The Highlanders won the last two state titles, and they, along with MHS, were No. 1 and No. 2 in the AP poll throughout most of the season. The Mohigans had wins over state tournament teams Woodrow Wilson, Capital, Parkersburg South (twice), Martinsburg (twice) and Hurricane, but knew they’d be criticized if they never got a chance to beat Huntington.

The morning of title game March 19, the team went out for breakfast at the Shoney’s on Kanawha Boulevard in Charleston, two blocks from the Civic Center. Assistant coach Stevie Sutherland caught Tallman’s attention and pointed to a booth against the wall.

All five of his starters — Nicky Solomon, Morgano, Steven Solomon, Melko and McNally — were squeezed as tight as they could be into one booth.

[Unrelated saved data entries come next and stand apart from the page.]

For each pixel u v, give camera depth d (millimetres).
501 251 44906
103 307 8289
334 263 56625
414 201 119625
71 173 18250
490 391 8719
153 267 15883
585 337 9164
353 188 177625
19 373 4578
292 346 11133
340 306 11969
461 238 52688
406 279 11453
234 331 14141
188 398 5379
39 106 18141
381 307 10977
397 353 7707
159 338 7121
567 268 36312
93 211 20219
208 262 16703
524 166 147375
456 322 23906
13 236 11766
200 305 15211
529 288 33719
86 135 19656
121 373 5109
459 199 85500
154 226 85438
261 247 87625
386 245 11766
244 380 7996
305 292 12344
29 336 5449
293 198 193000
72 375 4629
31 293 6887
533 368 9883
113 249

“I remember coach Stevie Sutherland say to me, ‘Hey coach, we’re going to be just fine tonight. I turn around and see them all squeezed into one booth. They had to do everything together during our run.”

The aftermath

The Mohigans made history, but all turned their team success into individual accomplishments.

Steven Solomon signed with Wichita State as a preferred walk-on before transferring home to play at Fairmont State, where he will enter his senior season this fall.

Melko signed with the Falcons out of high school and redshirted his freshman year in 2016-17. Since, he’s started 89 games in his career and will finish it out, along with Solomon, this season.

Antonio Morgano walked on the men’s team at Ole Miss in the SEC, while McNally signed to play at Glenville State.

Nicky Solomon, Hanson, Malone and Agnew helped the Mohigans reach the state semifinals the following season in 2017. Malone is currently on the WVU football team as a preferred walk-on offensive lineman.